Collected data
++++++++++
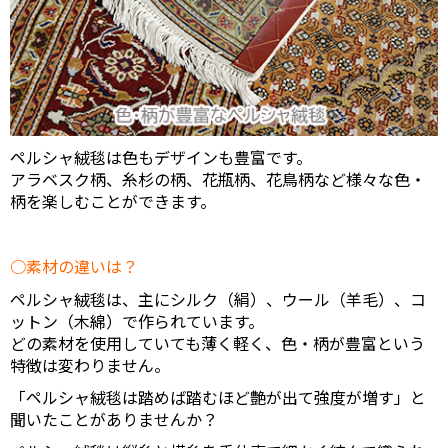
ペルシャ絨毯は色もデザインも豊富です。
アラベスク柄、糸杉の柄、花瓶柄、花鳥柄など様々な色・
柄を楽しむことができます。
素材の違いは？
ペルシャ絨毯は、主にシルク（絹）、ウール（羊毛）、コ
ットン（木綿）で作られています。
どの素材を使用していても薄く軽く、色・柄が豊富という
特徴は変わりません。
「ペルシャ絨毯は踏めば踏むほど艶が出て強度が増す」と
聞いたことがありませんか？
++++++++++
Reproduce every line of text from the entries above word for word, leaving the pictures out.

**Result for this exercise**
ペルシャ絨毯は色もデザインも豊富です。
アラベスク柄、糸杉の柄、花瓶柄、花鳥柄など様々な色・
柄を楽しむことができます。
素材の違いは？
ペルシャ絨毯は、主にシルク（絹）、ウール（羊毛）、コ
ットン（木綿）で作られています。
どの素材を使用していても薄く軽く、色・柄が豊富という
特徴は変わりません。
「ペルシャ絨毯は踏めば踏むほど艶が出て強度が増す」と
聞いたことがありませんか？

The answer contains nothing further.